In a speech Wednesday to the European Parliament, Juncker said, “I believe that a ‘no deal’ at midnight on the 12 April is now a very likely scenario.” May announced Tuesday that she plans to ask the EU for another extension of the Brexit deadline—currently April 12—but doesn’t want to go past May 22, which would require Britain to take part in EU elections.
Juncker said that the EU would agree to a May 22 extension only if Parliament passes May’s withdrawal agreement by the end of next week. Otherwise, the only choices would be a “hard Brexit” or a longer delay.
EU leaders are meeting on Wednesday to consider their options.

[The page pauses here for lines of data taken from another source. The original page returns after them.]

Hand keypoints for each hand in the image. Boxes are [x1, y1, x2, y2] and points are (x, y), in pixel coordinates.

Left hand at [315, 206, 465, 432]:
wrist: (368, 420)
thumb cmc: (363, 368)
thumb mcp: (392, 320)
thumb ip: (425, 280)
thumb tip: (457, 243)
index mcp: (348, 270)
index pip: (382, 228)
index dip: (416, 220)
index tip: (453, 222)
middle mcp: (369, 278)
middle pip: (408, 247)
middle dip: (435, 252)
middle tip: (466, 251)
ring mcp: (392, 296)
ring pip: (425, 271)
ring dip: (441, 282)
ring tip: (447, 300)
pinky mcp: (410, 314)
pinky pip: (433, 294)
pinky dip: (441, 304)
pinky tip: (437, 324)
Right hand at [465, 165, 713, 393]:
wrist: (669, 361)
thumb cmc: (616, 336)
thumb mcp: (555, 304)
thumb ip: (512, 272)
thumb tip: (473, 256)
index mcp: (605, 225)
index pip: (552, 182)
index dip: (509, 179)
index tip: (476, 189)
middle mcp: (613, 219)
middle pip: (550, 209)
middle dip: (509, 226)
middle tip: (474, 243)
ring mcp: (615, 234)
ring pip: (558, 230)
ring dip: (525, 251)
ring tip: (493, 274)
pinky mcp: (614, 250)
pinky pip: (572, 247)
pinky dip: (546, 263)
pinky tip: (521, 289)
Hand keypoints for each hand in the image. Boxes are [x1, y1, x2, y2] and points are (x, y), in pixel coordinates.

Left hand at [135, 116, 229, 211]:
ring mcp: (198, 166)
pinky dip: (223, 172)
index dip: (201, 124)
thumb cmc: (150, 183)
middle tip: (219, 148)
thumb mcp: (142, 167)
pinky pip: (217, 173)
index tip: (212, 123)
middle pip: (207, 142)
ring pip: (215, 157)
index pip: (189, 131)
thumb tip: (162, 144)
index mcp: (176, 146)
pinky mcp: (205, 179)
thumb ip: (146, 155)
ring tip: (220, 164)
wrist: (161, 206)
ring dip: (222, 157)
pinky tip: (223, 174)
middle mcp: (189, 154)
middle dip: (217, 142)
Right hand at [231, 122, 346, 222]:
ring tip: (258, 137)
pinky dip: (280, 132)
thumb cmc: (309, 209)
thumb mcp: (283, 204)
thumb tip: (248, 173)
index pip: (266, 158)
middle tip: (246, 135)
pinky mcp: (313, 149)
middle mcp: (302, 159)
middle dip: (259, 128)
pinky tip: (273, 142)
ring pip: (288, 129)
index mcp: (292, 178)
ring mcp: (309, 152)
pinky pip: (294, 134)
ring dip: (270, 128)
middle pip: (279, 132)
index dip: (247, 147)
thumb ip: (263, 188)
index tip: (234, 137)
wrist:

Today’s votes: The House of Commons saw its first tied vote in 39 years, when MPs voted 310–310 on a motion to hold a new round of “indicative votes” on alternative Brexit models. House Speaker John Bercow broke the tie by voting no. Parliament has already held two rounds of these indicative votes, and no option has been able to win a majority. Because this is Brexit, there’s still a decent chance the indicative votes could happen next week.
Parliament did pass a motion to start debate on a bill that seeks to prevent a no-deal Brexit by requiring the prime minister, by law, to ask the EU for an extension of Article 50 if there’s no deal in place by April 12.
Of course, the EU would still need to agree to that even if the bill passes. The bill could pass Wednesday night and could go to the House of Lords later this week where the Guardian reports it may face a filibuster from Brexiteers.
Today in sabotage: Police found two “malicious obstructions” on train tracks in Nottinghamshire and Cambridgeshire, which appear to be “a serious and deliberate attempt by someone to cause significant sabotage and disruption to Britain’s rail network.” A note was attached to the short-circuiting devices reading, “We will bring this country to its knees if we don’t leave.” This follows an incident Friday, the day Britain was originally supposed to leave the EU, in which a Brexit supporter waving an English St. George’s flag climbed onto the roof of London’s St. Pancras Station, disrupting service on Eurostar trains. The man said he was angry at politicians for having “fucked up Brexit.”
In another sign of just how raw the country’s politics are getting, the British military is investigating a video of soldiers in Afghanistan using a photo of Corbyn for target practice.